• [Task goal]
Using the records that appear below, write out exactly the lines from the one with "According to one" through the one with "Changing conceptions regarding", keeping both end lines.

• [Material provided]

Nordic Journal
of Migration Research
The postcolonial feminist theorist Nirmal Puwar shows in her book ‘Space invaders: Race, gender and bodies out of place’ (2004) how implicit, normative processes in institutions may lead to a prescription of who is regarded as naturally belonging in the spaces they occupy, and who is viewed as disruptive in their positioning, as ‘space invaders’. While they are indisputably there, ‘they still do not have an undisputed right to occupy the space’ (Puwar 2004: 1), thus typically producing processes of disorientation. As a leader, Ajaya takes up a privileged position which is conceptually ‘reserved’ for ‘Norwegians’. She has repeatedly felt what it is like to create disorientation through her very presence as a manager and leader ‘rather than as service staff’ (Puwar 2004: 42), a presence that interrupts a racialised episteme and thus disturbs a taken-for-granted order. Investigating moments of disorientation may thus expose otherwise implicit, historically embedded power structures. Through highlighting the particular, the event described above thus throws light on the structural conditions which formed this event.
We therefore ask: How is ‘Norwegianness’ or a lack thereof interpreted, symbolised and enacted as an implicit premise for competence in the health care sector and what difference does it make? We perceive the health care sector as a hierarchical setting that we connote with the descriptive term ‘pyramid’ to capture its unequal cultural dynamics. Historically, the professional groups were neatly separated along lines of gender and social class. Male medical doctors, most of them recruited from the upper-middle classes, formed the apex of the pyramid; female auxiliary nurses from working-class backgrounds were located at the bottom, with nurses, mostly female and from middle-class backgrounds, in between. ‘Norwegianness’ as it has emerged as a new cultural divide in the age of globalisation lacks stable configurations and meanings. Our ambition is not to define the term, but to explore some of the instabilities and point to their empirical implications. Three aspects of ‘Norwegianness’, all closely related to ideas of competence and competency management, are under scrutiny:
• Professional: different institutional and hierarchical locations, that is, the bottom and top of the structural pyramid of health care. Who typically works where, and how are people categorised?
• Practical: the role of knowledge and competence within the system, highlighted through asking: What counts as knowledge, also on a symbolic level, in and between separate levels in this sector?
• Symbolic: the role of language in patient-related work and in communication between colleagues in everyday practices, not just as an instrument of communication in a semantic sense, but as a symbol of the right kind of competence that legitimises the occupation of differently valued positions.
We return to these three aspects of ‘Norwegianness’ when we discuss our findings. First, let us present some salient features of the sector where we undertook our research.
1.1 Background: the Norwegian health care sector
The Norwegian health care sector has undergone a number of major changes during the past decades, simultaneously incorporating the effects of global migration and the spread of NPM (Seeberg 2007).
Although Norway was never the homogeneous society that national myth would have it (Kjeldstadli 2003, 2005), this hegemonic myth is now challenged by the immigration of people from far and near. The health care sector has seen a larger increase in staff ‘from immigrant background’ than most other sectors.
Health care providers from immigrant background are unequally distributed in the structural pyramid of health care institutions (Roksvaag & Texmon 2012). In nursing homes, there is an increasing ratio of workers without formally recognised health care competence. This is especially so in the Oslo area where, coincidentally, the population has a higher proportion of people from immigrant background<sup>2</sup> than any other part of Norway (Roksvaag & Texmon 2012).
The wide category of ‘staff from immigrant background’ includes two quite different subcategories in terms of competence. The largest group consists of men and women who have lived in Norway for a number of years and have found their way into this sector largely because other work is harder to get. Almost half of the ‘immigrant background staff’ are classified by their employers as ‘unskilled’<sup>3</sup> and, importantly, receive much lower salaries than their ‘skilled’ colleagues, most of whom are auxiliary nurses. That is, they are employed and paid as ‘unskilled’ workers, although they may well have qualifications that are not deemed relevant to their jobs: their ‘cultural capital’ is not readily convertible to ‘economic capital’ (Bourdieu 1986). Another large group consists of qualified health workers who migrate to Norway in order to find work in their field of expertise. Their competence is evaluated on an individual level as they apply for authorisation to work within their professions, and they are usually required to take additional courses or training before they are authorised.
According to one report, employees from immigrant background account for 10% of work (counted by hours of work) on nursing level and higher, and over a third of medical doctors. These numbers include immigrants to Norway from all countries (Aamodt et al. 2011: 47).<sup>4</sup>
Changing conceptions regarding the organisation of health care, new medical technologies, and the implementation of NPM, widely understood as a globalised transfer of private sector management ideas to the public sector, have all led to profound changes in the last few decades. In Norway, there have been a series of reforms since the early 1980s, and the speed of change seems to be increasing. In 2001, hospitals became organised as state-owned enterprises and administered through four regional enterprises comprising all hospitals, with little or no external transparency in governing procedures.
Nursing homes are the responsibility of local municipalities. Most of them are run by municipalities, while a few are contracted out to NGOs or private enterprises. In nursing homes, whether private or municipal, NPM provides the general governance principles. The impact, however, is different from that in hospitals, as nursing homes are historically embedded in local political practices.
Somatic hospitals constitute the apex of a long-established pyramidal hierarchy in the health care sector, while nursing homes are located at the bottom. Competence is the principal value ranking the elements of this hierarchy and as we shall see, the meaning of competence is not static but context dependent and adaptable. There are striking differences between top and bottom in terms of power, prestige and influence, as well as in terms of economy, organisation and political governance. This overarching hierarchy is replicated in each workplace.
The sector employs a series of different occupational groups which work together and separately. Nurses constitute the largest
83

• [Written answer]
According to one report, employees from immigrant background account for 10% of work (counted by hours of work) on nursing level and higher, and over a third of medical doctors. These numbers include immigrants to Norway from all countries (Aamodt et al. 2011: 47).<sup>4</sup>
Changing conceptions regarding the organisation of health care, new medical technologies, and the implementation of NPM, widely understood as a globalised transfer of private sector management ideas to the public sector, have all led to profound changes in the last few decades. In Norway, there have been a series of reforms since the early 1980s, and the speed of change seems to be increasing. In 2001, hospitals became organised as state-owned enterprises and administered through four regional enterprises comprising all hospitals, with little or no external transparency in governing procedures.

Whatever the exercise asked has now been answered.